Saved data entries
▶

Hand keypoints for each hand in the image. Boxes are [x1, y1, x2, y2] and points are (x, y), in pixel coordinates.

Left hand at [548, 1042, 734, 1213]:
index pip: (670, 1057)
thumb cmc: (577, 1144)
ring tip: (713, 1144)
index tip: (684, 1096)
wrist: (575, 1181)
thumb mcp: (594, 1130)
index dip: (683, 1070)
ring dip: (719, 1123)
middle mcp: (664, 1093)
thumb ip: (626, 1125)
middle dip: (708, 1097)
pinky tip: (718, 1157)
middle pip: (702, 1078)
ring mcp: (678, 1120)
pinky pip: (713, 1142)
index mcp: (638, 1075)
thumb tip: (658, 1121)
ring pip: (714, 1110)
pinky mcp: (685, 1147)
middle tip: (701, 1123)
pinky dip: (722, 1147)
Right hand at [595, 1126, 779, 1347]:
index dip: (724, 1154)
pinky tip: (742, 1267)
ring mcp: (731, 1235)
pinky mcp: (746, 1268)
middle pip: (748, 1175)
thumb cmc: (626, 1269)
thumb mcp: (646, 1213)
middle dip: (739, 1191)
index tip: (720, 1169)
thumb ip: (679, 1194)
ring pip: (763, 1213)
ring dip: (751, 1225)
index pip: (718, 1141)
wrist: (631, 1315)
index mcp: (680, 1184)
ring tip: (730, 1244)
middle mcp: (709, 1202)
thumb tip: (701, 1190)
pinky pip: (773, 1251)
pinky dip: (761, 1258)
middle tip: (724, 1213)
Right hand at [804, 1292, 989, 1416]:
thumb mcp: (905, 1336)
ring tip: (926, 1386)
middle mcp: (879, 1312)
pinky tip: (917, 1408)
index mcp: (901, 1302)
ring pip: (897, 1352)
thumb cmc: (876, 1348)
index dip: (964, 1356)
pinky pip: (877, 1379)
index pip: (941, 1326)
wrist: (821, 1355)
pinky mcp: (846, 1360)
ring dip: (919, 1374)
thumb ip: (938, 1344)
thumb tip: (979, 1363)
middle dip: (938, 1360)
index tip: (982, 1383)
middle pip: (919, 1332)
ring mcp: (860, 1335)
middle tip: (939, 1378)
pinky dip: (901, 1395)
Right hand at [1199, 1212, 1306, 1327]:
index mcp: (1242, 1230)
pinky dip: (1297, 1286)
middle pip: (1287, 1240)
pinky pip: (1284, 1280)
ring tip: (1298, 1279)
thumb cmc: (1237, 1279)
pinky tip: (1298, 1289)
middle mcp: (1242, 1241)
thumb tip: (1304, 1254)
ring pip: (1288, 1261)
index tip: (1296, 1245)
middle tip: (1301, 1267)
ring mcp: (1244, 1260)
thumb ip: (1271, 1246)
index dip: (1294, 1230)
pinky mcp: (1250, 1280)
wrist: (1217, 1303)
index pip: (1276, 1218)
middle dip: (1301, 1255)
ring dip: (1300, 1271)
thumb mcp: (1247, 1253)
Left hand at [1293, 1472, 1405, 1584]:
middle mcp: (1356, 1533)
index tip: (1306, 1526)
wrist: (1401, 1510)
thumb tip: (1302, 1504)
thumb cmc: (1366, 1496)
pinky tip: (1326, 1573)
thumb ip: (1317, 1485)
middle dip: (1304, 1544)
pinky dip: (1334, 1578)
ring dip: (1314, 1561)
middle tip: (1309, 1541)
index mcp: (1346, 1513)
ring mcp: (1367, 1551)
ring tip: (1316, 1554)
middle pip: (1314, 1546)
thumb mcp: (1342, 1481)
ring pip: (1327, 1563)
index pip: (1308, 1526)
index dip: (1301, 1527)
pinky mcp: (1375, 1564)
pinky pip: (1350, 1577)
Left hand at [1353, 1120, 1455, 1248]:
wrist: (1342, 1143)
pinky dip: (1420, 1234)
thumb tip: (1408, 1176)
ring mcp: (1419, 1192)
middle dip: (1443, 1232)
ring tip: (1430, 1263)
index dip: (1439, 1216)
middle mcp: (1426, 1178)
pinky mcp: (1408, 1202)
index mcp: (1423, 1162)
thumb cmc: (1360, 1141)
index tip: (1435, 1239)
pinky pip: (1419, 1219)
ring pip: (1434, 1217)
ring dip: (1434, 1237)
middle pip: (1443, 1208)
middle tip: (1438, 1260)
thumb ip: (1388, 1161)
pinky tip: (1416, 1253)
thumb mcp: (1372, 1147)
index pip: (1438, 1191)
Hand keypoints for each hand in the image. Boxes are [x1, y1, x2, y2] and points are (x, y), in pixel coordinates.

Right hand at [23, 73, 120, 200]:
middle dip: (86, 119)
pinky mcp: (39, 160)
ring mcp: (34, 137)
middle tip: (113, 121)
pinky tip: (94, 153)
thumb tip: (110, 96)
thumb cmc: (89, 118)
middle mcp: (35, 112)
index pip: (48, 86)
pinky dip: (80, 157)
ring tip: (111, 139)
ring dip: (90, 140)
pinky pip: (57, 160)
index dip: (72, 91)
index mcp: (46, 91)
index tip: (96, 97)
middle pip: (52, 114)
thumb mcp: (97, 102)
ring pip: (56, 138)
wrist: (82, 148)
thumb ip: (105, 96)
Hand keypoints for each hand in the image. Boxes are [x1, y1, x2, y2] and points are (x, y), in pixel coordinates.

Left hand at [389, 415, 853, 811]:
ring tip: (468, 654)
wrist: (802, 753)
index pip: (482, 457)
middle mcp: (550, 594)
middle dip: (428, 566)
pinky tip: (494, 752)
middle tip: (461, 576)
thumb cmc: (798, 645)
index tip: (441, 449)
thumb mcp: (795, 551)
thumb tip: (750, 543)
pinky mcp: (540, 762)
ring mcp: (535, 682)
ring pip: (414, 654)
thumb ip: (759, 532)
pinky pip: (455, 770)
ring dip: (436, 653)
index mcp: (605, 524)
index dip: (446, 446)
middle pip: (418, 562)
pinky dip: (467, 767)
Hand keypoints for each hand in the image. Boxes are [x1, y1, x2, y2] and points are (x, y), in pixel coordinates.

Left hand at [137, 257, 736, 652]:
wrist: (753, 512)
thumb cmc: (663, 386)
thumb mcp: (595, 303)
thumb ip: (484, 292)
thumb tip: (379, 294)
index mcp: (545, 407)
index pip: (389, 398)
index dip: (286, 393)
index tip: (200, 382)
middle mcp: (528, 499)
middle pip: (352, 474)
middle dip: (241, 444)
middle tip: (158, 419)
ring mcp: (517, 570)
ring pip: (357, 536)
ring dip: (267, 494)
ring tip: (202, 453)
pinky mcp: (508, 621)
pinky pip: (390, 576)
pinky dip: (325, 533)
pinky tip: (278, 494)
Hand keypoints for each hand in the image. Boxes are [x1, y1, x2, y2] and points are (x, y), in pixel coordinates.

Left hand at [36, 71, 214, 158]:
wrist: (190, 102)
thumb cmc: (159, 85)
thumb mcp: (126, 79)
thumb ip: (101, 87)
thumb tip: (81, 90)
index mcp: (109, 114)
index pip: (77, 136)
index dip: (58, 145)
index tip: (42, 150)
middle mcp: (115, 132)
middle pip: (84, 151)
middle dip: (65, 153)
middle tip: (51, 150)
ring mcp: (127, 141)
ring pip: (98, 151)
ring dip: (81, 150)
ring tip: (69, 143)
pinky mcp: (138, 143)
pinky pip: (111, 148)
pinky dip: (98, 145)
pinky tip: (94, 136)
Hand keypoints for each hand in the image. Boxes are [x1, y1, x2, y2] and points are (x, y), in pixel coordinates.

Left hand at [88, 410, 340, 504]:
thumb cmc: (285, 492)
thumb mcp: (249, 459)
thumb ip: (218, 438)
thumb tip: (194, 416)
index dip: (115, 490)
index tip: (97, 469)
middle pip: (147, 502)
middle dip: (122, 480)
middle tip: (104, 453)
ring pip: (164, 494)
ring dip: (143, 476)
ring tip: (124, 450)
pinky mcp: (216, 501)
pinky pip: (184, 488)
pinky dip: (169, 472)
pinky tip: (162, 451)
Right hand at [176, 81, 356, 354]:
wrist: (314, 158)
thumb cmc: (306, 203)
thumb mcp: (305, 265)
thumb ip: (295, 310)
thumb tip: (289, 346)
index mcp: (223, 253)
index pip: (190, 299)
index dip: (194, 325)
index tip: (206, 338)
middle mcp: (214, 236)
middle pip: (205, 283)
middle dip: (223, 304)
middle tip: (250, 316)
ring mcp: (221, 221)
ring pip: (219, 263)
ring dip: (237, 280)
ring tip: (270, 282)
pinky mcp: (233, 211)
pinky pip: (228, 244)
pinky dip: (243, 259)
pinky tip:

◀

WHAT IS NEEDED
Search the data above for the word "Left" and show every line that has it.

OUTPUT FOR THIS TASK
Left hand at [548, 1042, 734, 1213]:
Left hand at [1293, 1472, 1405, 1584]:
Left hand at [1353, 1120, 1455, 1248]:
Left hand at [389, 415, 853, 811]:
Left hand at [137, 257, 736, 652]:
Left hand at [36, 71, 214, 158]:
Left hand at [88, 410, 340, 504]:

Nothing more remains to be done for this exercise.